Davalı Burak Kapanoğlu vekili cevap dilekçesinde özetle; deneme hesabı açılması zorunluluğunun … işlemleri için yasal bir zorunluluk olduğunu, … işlemleri için deneme hesabı açılması zorunluluğunun bulunmadığını, bu nedenle davacıya deneme hesabı açılmadan işlemlerine başlanmış olmasında bir kusur veya yasaya aykırılık bulunmadığını, davacının dayanak gösterdiği ve dilekçesinde yer verdiği III.37.1 sayılı Tebliğ’in 27/C maddesinin “kaldıraçlı işlemler” için zorunluluk getirdiğini, … işlemlerinin bu madde tanımı ve kapsamına girmediğini, bu nedenle davacının deneme hesabının açılmadığı ve deneme işlemlerin yapılmadığı iddiasının yasaya aykırı olmadığını ve bu iddianın gerçek dışı olduğunu, davacının … … Şubesi’nde yapmış olduğu yüz yüze görüşmede vadeli işlemler ve opsiyon borsasında yatırım yapmak istediğini beyan ettiğini ve akabinde aynı şubede sözleşmelerin imzalandığını, uygunluk ve yerindelik testlerinin davacıya 24.05.2018 tarihinde uygulandığını, kendisine hiçbir şekilde telkin veya baskıda bulunulmadığını, davacı ile tüm yatırım işlemlerinin kayıtlı telefon aracılığıyla gerçekleştirildiğini, davacıya hiçbir şekilde kar ve kazanç garantisi verilmediğini, tam tersine birçok sözleşmede bu işlemlerin ne kadar riskli olduğu yazıldığı gibi risk bildirim formlarında da davacının tüm yatırımını ve hatta daha fazlasını kaybedebileceğinin ve şirket yatırım uzmanlarının tavsiyelerinin doğrulamaya muhtaç olduğunun özellikle belirtildiğini, tüm görüşmelerin kayıtlı hatlardan yapıldığını, davacı tarafın kayıtlı hatlar dışında yapılan görüşmelere ilişkin iddialarıyla ilgili olarak hiçbir kayıt sunamadığını, işlemlere ilk başlandığı sırada yatırım hesabına para aktaran davacının daha sonra kendi iradesi ile bir kez daha (hem de ev parası olduğu iddia edilen tutarı) para aktarmasının o ana kadar gerçekleşen tüm işlere ilişkin muvafakat ettiğini gösterdiğini, bunun davacının işlemlerden memnun olduğunun göstergesi olduğunu ve bu şekilde davacının tüm işlemleri kabul etmiş sayılacağını, davacıya portföy yöneticiliği ve yatırım danışmanlığı hizmeti verildiği iddiasının soyut ve gerçek dışı olduğunu, yapılmış tüm yatırım işlemlerinde davacının onayı alındığından zarar edildi ise dahi davacı tarafından onaylanan işlemler nedeniyle kayba uğranıldığını, bu nedenle davalı şirkete yüklenecek kusur ve sorumluluğun da bulunmadığını beyan ederek davanın reddini talep etmiştir.

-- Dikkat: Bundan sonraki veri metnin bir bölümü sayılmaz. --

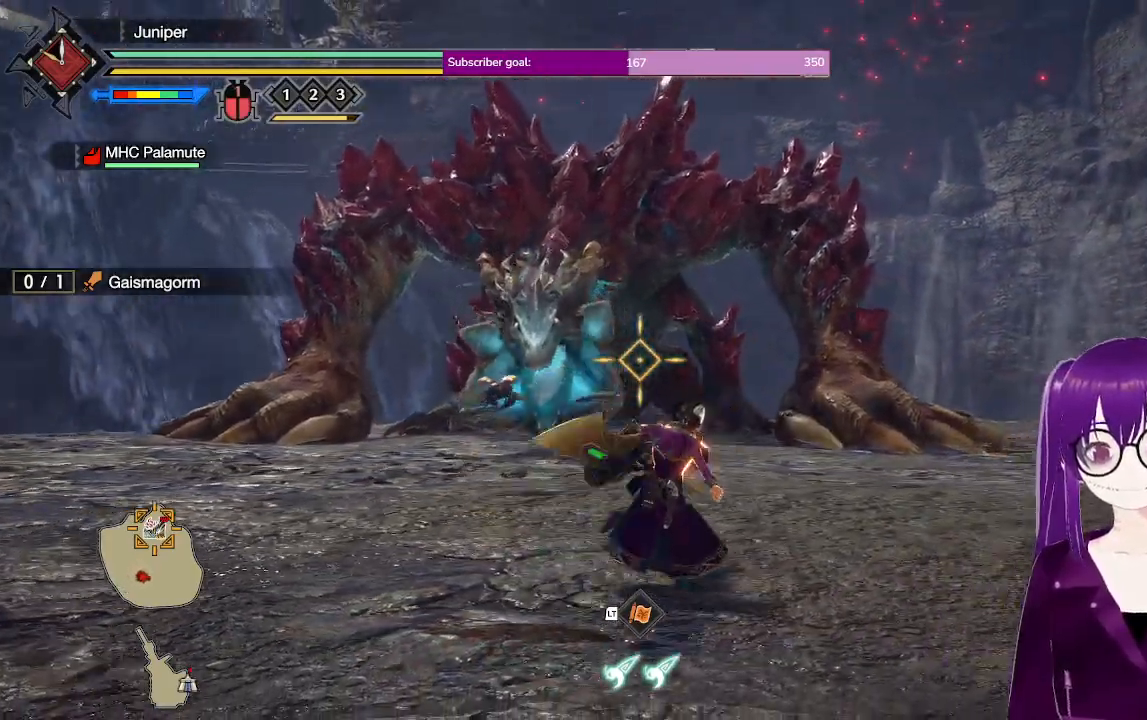
{"buttons": ["R2"], "left_stick": "up-right", "right_stick": "up-right", "events": [[317, "right_stick", "up-right"], [367, "left_stick", "up-right"]]}
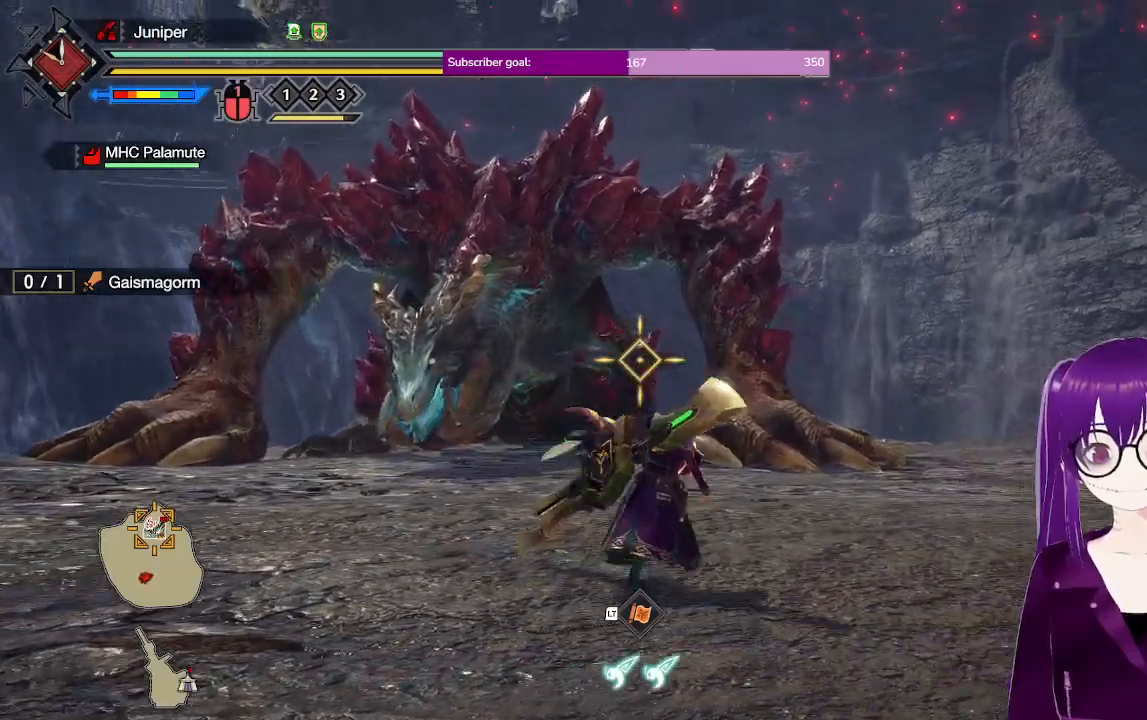
{"buttons": ["R2"], "left_stick": "up-right", "right_stick": "center", "events": [[100, "right_stick", "center"], [233, "Y", "down"], [383, "Y", "up"]]}
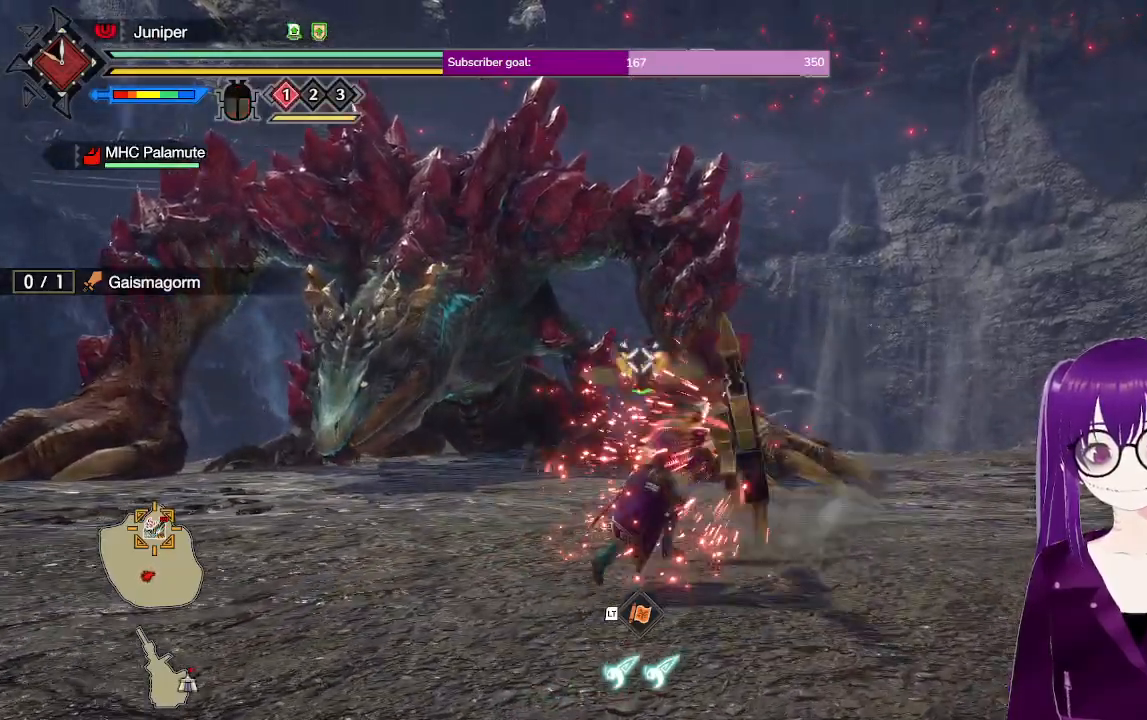
{"buttons": ["R2"], "left_stick": "right", "right_stick": "center", "events": [[83, "left_stick", "right"], [217, "right_stick", "left"], [350, "right_stick", "center"]]}
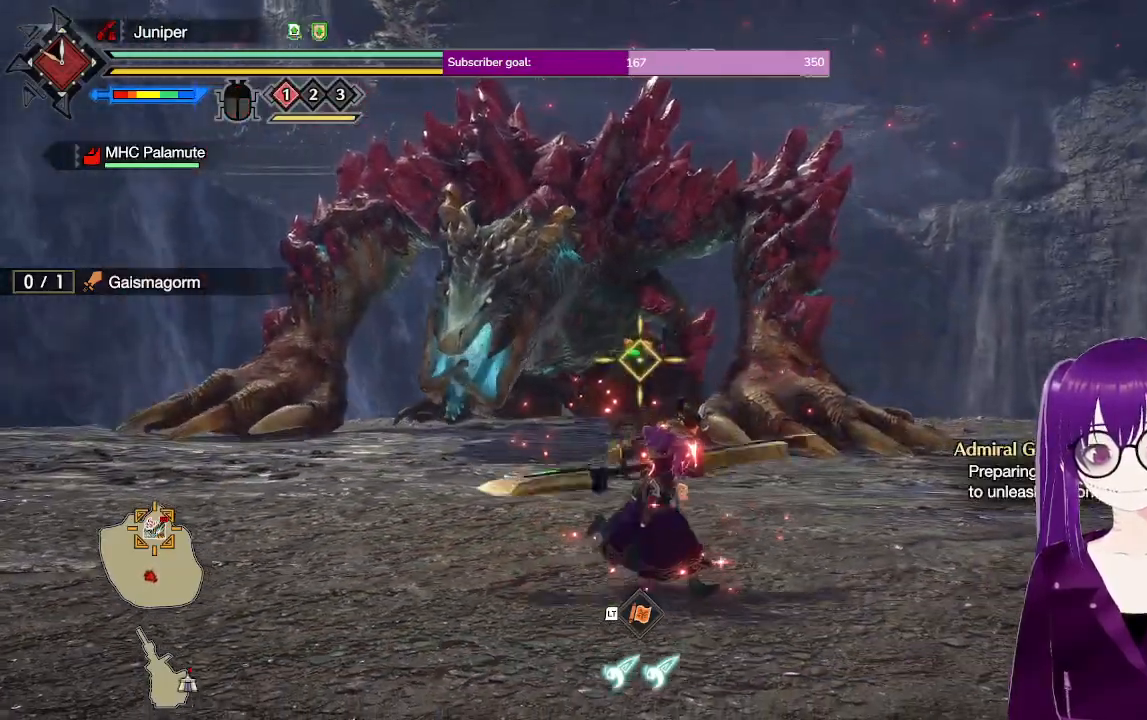
{"buttons": ["R2"], "left_stick": "right", "right_stick": "center", "events": []}
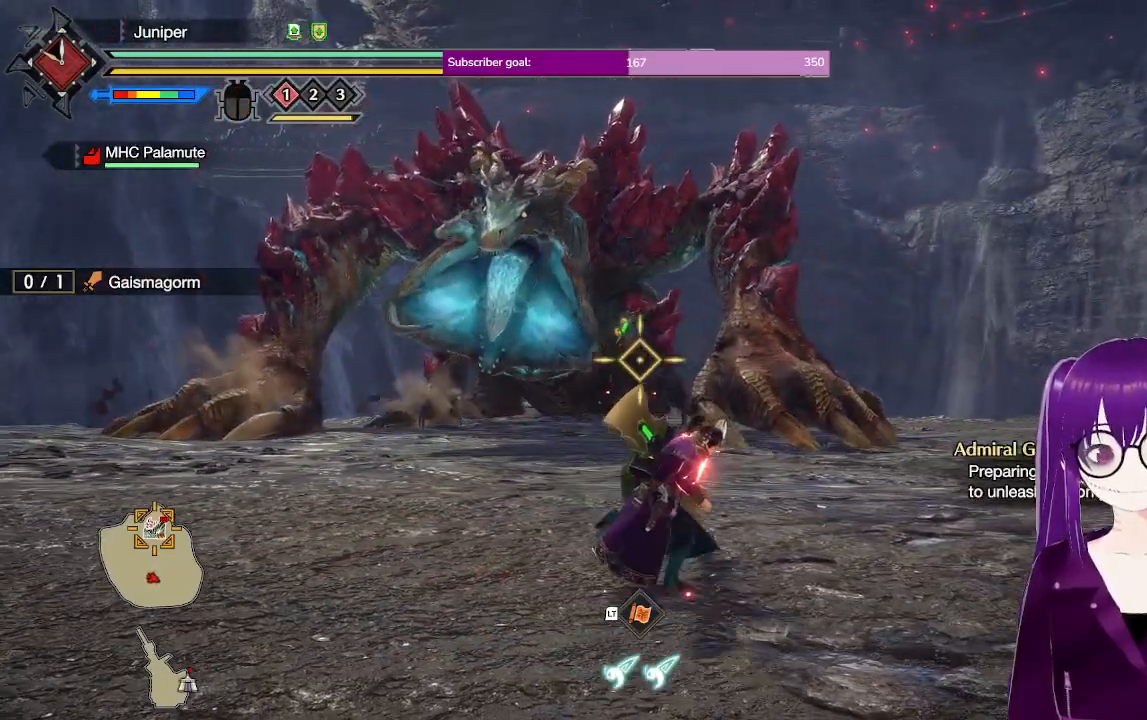
{"buttons": ["R2"], "left_stick": "up-right", "right_stick": "center", "events": [[283, "left_stick", "up-right"]]}
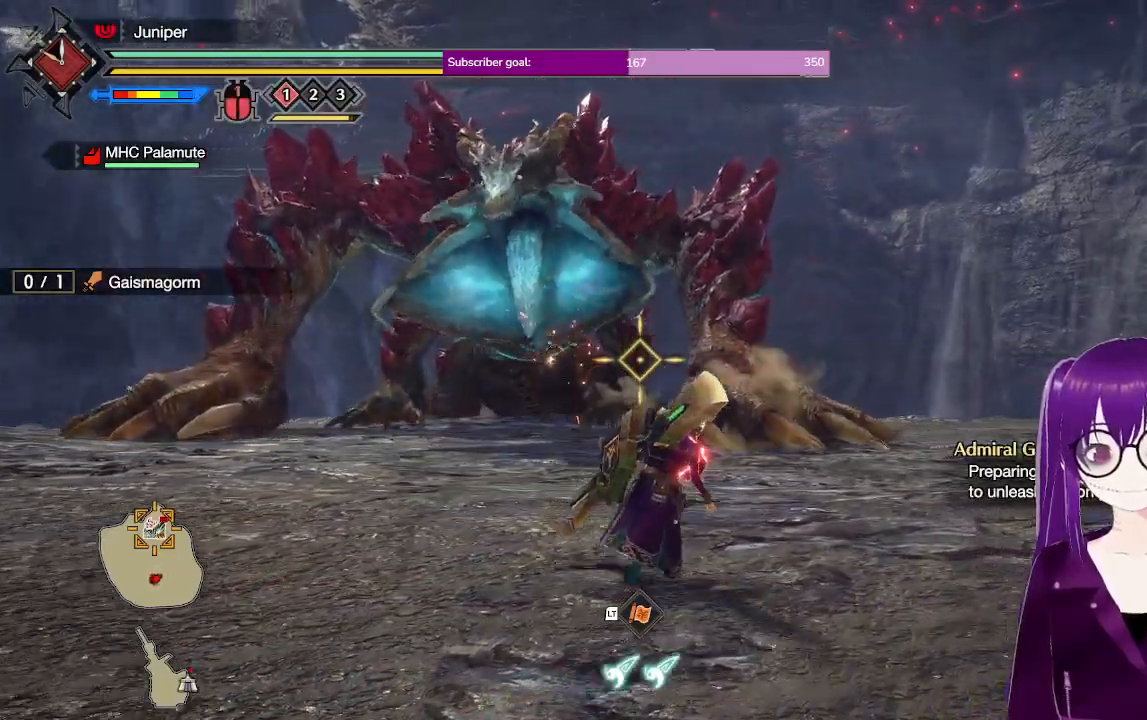
{"buttons": ["Y", "R2"], "left_stick": "up-right", "right_stick": "center", "events": [[350, "Y", "down"]]}
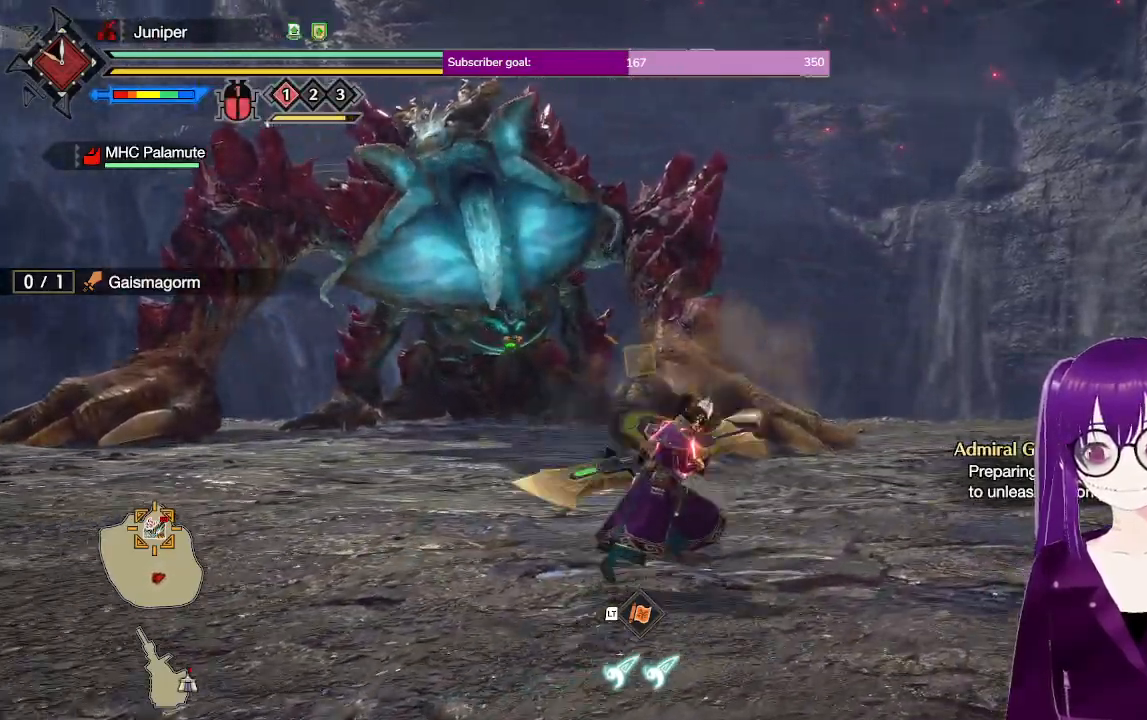
{"buttons": ["R2"], "left_stick": "right", "right_stick": "left", "events": [[33, "Y", "up"], [200, "left_stick", "right"], [400, "right_stick", "left"]]}
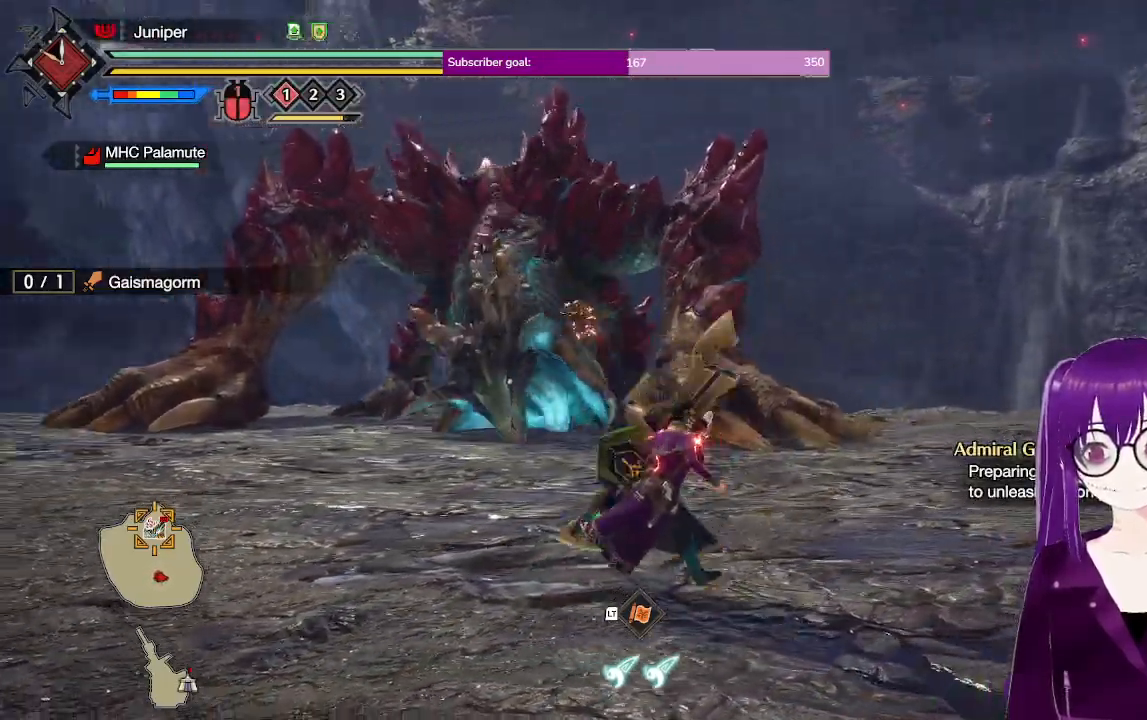
{"buttons": ["R2"], "left_stick": "right", "right_stick": "center", "events": [[100, "right_stick", "center"]]}
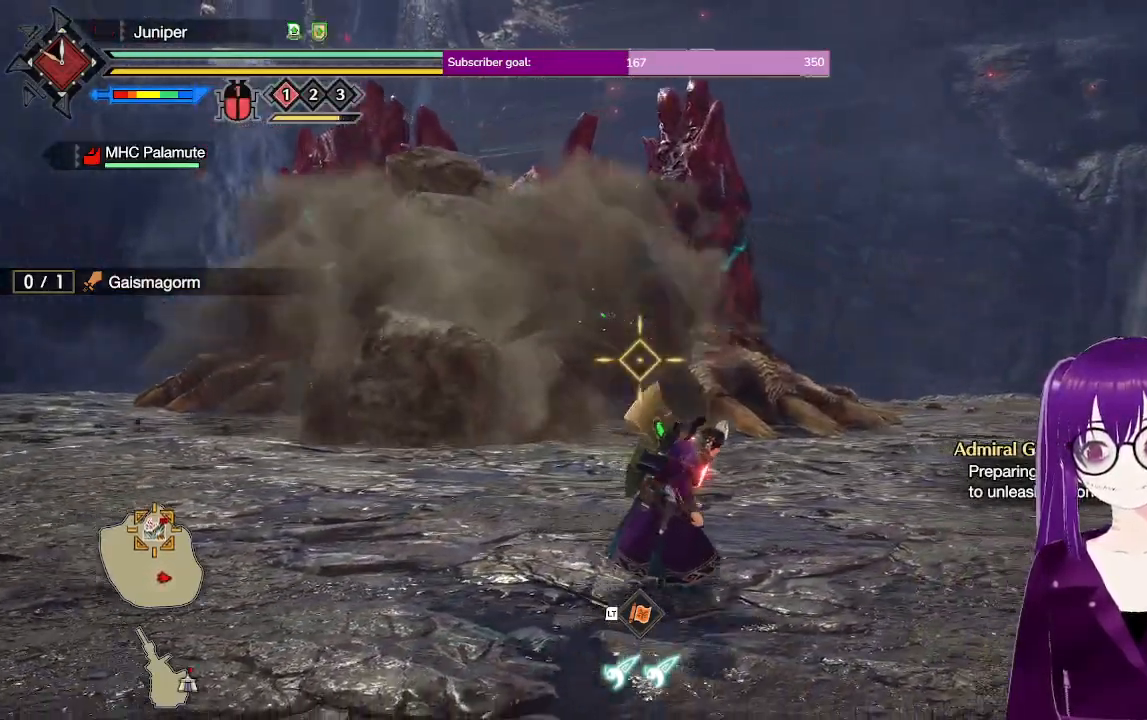
{"buttons": ["R2"], "left_stick": "up-right", "right_stick": "center", "events": [[333, "left_stick", "up-right"]]}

Mahkememizce tüm deliller toplanmış, gerekli inceleme ve araştırmalar yapılmış, 09/06/2021 tarihli ara karar ile toplanan deliller ile banka kayıt ve defterleri üzerinde tarafların kusur oranlarının tespiti varsa zarar miktarının tespiti amacıyla bilirkişi incelemesi yapılarak rapor aldırılmasına karar verilmiştir.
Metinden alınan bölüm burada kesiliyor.